## MATERIAL PROVIDED
══════

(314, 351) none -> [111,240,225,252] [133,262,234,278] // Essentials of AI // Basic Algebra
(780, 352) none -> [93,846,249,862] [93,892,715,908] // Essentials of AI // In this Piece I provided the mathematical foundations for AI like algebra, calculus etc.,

══════

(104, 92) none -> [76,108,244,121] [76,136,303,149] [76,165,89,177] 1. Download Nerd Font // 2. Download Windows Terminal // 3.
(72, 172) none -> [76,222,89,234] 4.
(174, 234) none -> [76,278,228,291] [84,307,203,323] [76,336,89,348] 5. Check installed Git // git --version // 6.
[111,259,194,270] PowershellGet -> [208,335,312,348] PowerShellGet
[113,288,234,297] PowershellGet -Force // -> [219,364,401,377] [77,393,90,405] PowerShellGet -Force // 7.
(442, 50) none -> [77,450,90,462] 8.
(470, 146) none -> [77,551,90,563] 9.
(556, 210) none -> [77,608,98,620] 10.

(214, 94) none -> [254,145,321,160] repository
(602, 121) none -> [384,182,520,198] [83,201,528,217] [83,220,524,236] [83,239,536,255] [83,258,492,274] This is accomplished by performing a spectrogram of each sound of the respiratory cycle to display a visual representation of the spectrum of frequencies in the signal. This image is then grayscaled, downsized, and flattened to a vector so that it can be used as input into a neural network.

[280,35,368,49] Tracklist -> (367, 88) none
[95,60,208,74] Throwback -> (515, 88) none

══════

## PROBLEM TO WORK ON
Beginning with the line containing "(174, 234) none" and ending with the line containing "[95,60,208,74] Throwback -> (515, 88) none", extract those lines exactly from the listing above, and only those.

## ANSWER SECTION
(174, 234) none -> [76,278,228,291] [84,307,203,323] [76,336,89,348] 5. Check installed Git // git --version // 6.
[111,259,194,270] PowershellGet -> [208,335,312,348] PowerShellGet
[113,288,234,297] PowershellGet -Force // -> [219,364,401,377] [77,393,90,405] PowerShellGet -Force // 7.
(442, 50) none -> [77,450,90,462] 8.
(470, 146) none -> [77,551,90,563] 9.
(556, 210) none -> [77,608,98,620] 10.

(214, 94) none -> [254,145,321,160] repository
(602, 121) none -> [384,182,520,198] [83,201,528,217] [83,220,524,236] [83,239,536,255] [83,258,492,274] This is accomplished by performing a spectrogram of each sound of the respiratory cycle to display a visual representation of the spectrum of frequencies in the signal. This image is then grayscaled, downsized, and flattened to a vector so that it can be used as input into a neural network.

[280,35,368,49] Tracklist -> (367, 88) none
[95,60,208,74] Throwback -> (515, 88) none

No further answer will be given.